Auto Checkpoint

Zero data loss relies on data being checkpointed (registered and saved in the project’s log stores). Auto checkpoint lets you configure the checkpoint interval—the number of input transactions that triggers a checkpoint.

Checkpoints are triggered when:

A publisher in a client application issues a commit (if the consistent recovery project option is enabled)
The project server determines a checkpoint is required
The project processes the number of transactions you specified in the auto checkpoint option
The project shuts down cleanly
The project restarts after an unexpected shutdown

Auto checkpoint lets you control how often log store checkpoints occur across all input streams and windows in the project. More frequent checkpoints mean less data is lost if the server crashes. At the maximum checkpoint frequency of every input transaction (value of 1), all input data is protected except the data from the last transaction, which might not be checkpointed before a crash. When you set checkpoint frequency, you make a trade-off: with frequent checkpoints you can reduce the amount of data at risk, but performance and latency may suffer as a result. The alternative is to increase performance but risk a larger amount of data loss by setting infrequent checkpoints.
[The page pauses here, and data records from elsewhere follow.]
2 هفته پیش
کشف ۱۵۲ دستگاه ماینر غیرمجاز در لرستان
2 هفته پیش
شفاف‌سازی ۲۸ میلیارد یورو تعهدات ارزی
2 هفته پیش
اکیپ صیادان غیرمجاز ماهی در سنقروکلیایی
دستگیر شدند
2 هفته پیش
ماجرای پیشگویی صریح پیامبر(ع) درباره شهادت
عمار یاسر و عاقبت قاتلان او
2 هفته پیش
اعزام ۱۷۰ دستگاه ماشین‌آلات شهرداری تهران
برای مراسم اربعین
Setting auto checkpoint guarantees that a checkpoint occurs at least every N rows where N is the checkpoint interval. The checkpoint itself may include more input rows because the system ensures that all inputs (other than the input stream that triggered the checkpoint) have consumed all the data in its input queues. The actual checkpoint may happen earlier than called for by the auto checkpoint interval if the system decides it is necessary.

When the server completes a checkpoint, it sends checkpoint messages to GD subscribers to notify them that all data up to the sequence number specified in the checkpoint message can be safely recovered by the server on restart.

Setting auto checkpoint has no effect if there are no log stores in the project. Auto checkpoint is not dependent on consistent recovery; you can use it with consistent recovery enabled or disabled.

Note: SAP recommends that you do only one of the following:

Enable auto checkpoint.
Configure publishers sending data to the project to issue commits, which trigger checkpoints.